<<<<
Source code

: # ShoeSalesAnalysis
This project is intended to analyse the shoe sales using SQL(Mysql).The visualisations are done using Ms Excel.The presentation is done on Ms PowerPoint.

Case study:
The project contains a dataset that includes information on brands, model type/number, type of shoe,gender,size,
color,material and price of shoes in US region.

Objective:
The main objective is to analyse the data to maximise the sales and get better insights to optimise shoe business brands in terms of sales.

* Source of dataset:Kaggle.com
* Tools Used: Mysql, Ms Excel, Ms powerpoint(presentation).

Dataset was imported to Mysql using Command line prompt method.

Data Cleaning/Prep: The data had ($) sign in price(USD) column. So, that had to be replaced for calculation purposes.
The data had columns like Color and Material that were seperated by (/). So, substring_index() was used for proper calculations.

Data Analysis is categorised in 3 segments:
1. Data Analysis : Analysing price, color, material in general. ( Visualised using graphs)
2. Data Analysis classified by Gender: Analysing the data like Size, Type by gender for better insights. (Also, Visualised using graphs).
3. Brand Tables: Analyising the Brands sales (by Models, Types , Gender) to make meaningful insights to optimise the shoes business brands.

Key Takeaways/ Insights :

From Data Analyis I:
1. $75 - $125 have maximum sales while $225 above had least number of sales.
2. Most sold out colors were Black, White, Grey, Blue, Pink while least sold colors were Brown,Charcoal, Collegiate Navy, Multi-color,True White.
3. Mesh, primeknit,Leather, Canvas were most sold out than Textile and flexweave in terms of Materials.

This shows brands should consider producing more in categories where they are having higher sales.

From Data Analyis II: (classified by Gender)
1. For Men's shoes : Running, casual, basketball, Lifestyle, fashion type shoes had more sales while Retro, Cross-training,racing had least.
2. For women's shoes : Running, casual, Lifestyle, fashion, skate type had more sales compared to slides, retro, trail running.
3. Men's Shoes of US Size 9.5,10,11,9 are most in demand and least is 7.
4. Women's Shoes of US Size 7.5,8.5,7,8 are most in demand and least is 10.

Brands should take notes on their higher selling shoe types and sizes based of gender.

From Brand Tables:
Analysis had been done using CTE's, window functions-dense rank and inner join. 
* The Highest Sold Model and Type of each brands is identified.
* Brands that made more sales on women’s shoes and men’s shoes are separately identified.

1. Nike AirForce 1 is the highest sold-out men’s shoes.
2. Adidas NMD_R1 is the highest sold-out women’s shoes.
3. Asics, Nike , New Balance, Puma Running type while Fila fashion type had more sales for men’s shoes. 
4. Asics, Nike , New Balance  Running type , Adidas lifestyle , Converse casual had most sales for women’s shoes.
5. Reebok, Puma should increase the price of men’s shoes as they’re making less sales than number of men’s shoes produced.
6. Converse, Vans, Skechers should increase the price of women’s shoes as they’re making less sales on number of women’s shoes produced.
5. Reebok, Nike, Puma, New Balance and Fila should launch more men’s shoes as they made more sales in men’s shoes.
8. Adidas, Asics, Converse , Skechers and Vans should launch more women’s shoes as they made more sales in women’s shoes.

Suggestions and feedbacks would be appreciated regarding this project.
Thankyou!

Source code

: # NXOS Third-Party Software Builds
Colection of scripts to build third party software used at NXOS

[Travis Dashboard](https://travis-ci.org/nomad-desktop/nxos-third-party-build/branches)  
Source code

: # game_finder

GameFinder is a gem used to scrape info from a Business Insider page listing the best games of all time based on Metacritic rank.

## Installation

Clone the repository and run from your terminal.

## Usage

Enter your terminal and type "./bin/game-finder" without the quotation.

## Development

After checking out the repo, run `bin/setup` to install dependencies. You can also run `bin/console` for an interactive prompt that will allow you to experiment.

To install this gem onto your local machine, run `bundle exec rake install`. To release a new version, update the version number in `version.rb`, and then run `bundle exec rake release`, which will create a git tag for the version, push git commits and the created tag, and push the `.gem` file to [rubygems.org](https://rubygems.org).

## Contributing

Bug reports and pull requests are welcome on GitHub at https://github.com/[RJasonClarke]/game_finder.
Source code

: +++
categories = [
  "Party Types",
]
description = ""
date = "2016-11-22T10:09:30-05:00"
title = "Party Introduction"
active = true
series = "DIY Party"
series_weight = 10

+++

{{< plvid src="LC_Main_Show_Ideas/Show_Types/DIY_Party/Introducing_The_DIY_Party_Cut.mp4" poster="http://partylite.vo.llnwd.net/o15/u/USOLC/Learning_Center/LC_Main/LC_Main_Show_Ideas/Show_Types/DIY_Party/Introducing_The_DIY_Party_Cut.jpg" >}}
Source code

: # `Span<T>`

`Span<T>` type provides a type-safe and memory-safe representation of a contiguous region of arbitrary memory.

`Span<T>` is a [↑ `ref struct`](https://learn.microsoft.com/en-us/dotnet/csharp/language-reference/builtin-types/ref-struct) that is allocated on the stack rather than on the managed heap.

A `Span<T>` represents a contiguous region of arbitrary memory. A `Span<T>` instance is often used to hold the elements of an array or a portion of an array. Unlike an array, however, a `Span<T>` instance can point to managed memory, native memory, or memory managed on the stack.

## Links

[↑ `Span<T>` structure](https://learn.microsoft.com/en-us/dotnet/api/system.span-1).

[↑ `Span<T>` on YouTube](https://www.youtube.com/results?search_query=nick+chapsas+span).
>>>>
INSTRUCTION -> All lines from the opening of the records through the line where "Excel, Ms powerpoint(presentation)." occurs are to be output verbatim. No other line belongs in the answer.

ANSWER ->
Source code

: # ShoeSalesAnalysis
This project is intended to analyse the shoe sales using SQL(Mysql).The visualisations are done using Ms Excel.The presentation is done on Ms PowerPoint.

Case study:
The project contains a dataset that includes information on brands, model type/number, type of shoe,gender,size,
color,material and price of shoes in US region.

Objective:
The main objective is to analyse the data to maximise the sales and get better insights to optimise shoe business brands in terms of sales.

* Source of dataset:Kaggle.com
* Tools Used: Mysql, Ms Excel, Ms powerpoint(presentation).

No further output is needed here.